>>

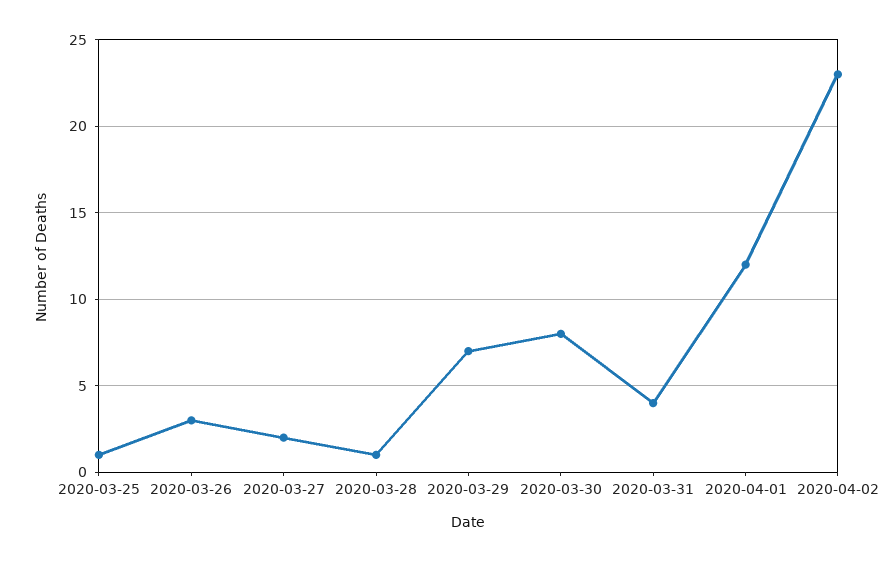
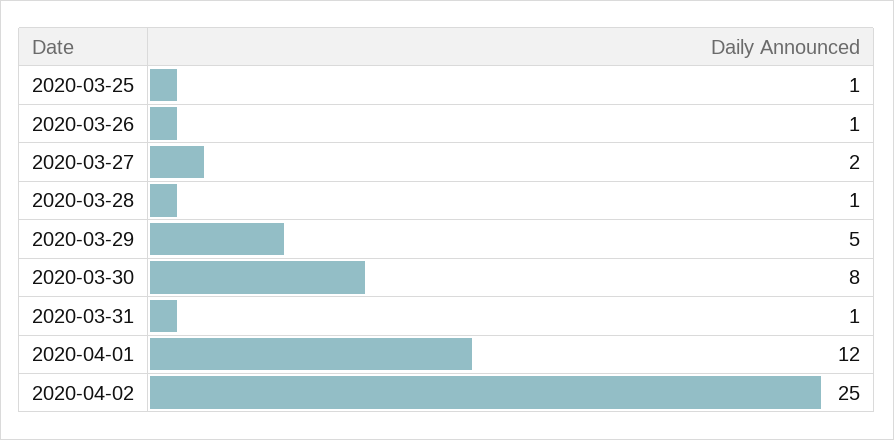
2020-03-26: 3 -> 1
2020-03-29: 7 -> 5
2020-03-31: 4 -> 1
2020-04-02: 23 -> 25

<<
>>

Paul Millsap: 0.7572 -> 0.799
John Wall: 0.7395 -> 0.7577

<<

Once you reach the line with "2020-03-26: 3 -> 1" in the data above, copy it and every line after it exactly, up to and including the line with "2020-04-02: 23 -> 25".

2020-03-26: 3 -> 1
2020-03-29: 7 -> 5
2020-03-31: 4 -> 1
2020-04-02: 23 -> 25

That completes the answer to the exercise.